El ecólogo Martín Sau Cota, director de la Reserva de la Biosfera Alto Golfo de California y Delta del Río Colorado de la Comisión Nacional de Áreas Naturales Protegidas (Conanp), habló sobre los importantes avances en la reiniciación temporal del flujo de agua sobre el río.

Recordó que el pasado 20 de noviembre del 2012, los países firmaron un histórico acuerdo de cinco años, el Acta 319, que define la manera en la que ambos países compartirán al Río Colorado, tiempo durante el cual aumentaba las presiones sobre los recursos hídricos.

Por primera vez en la historia, los dos países se comprometieron a colaborar para asignar agua al Río Colorado, así como para emprender labores de conservación con el propósito de restaurar el delta del río, un ecosistema de importancia mundial.

El Acta 319 establece la asignación de flujos ambientales al delta y un marco de referencia para impulsar las labores de restauración denominado "flujo pulso".

Sau Cota explicó que el "flujo pulso" será un evento único durante los cinco años de vigencia del Acta mencionada para restauración del sistema ripario.

El agua se liberará a través de la presa Morelos en Los Algodones, Baja California, con un volumen mensual en marzo de 63 mil 936 metros cúbicos; en abril se entregarán 54 mil 432 metros cúbicos y en mayo 11 mil 232 metros cúbicos.

Con ello se incorporan medidas temporales para restaurar los flujos del río en México y para conservar el delta del Río Colorado.

El Acta 319 es un acuerdo binacional sin precedentes, producto de un esfuerzo multi-institucional para el manejo integral de la cuenca del Río Colorado, donde también las organizaciones de la sociedad civil han desempeñado un rol fundamental.

El Acta concreta los términos de cooperación binacional en materia de excedentes de agua, condiciones de escasez, salinidad, proyectos de inversión conjunta, proyectos ambientales y de conservación, el cual no modifica el Tratado de Aguas de 1944 ni implica la enajenación del agua correspondiente a uno y otro país.

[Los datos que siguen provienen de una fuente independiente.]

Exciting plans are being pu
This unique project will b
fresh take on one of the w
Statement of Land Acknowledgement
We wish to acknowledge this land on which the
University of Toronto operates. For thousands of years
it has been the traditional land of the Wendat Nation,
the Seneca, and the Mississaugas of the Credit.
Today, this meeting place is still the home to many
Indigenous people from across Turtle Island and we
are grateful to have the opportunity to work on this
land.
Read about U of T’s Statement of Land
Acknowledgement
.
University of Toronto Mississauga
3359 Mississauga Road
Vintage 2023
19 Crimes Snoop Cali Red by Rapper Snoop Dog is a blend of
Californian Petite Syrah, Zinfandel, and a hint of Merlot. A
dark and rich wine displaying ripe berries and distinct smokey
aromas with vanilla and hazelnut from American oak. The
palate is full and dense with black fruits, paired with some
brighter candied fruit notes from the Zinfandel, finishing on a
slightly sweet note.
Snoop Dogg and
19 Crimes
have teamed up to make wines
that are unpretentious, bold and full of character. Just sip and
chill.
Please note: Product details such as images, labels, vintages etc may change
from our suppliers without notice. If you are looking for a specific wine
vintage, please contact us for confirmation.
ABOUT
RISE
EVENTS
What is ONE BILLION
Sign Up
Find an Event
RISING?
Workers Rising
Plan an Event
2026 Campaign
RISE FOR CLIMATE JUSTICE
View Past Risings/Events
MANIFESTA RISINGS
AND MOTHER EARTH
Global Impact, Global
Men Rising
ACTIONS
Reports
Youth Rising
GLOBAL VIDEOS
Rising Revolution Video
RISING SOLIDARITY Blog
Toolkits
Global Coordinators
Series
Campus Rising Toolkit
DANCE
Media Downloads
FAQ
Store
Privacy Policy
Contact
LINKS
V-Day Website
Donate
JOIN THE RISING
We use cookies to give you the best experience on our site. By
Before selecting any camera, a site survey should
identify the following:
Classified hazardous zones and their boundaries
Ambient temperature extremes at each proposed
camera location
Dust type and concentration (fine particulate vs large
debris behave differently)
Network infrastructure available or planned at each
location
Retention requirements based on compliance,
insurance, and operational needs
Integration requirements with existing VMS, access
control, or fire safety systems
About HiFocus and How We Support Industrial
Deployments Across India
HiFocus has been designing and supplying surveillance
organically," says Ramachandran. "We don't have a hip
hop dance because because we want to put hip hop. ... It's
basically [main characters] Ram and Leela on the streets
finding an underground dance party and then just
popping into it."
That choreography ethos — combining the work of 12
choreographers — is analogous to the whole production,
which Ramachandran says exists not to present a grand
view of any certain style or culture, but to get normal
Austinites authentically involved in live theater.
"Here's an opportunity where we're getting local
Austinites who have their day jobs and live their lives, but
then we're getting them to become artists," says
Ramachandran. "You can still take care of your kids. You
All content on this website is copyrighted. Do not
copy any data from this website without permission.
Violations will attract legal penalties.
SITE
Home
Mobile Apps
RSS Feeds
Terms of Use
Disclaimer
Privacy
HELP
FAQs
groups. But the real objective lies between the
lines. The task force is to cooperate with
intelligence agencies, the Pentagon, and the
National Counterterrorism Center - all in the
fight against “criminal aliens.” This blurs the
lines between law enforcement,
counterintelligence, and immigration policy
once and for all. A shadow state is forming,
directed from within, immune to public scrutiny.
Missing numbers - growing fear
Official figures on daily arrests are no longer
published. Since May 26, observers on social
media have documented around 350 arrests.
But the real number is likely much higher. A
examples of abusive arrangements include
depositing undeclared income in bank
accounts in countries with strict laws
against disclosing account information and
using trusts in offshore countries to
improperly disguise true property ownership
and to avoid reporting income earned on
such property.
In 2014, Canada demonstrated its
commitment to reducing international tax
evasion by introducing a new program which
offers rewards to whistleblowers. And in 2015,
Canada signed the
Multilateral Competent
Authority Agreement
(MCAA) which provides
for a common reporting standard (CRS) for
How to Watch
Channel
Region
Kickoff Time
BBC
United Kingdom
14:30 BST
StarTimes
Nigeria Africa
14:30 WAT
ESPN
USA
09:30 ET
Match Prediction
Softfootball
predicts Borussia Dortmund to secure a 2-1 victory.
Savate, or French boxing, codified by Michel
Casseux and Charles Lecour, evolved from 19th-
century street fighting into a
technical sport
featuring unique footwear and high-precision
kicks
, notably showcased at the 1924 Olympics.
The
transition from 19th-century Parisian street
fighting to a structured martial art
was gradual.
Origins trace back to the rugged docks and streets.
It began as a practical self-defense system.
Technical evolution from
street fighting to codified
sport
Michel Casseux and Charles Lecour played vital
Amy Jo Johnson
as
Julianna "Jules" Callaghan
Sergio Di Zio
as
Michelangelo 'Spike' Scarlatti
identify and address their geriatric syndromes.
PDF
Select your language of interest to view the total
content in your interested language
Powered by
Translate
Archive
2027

Sau Cota agregó que con el flujo pulso se devolverá la vida al delta del Río Colorado y a las especies asociadas a éste, algunas sujetas a protección por la NOM-059-Semarnat-2010.



Beneficios del flujo pulso

Entre algunos está recargar los mantos acuíferos, la creación de nuevo hábitat para la vida silvestre y la posible oportunidad histórica de reconectar al río con el mar.

La liberación de agua para el Río Colorado es la culminación de muchas gestiones binacionales.

El agua que se soltará a través del cauce del río seguramente traerá grandes beneficios como la creación de nuevos hábitats (humedales) para las aves y fauna en general; se recuperará mucha de la vegetación como álamos, sauces y eso producirá más aire limpio.

Por otro lado, aunque se desconoce si el agua llegará al Alto Golfo de California y en qué cantidad, de lograrlo se conseguiría un posible aporte de nutrientes que abonaría sin lugar a dudas a la productividad de las aguas del Alto Golfo y por ende al mantenimiento y recuperación de las pesquerías del Alto Golfo.

Otro beneficio muy importante será la recarga de los mantos acuíferos, o sea, se creará un banco de agua que favorecerá principalmente a los agricultores del valle de San Luis Río Colorado y Mexicali.

Una de las acciones que se tienen contempladas y contenidas en el Acta 319 es el monitoreo ecológico, a fin de evaluar el impacto que las acciones de restauración y las entregas de agua tienen sobre la hidrología, la flora y fauna de la región.

La liberación de agua al Río Colorado será un evento que merece celebrarse en todo el país, pues es parte de un acuerdo histórico de dos países (México y Estados Unidos) preocupados por recuperar uno de los ecosistemas más alterados del planeta Tierra: El Río Colorado y su delta.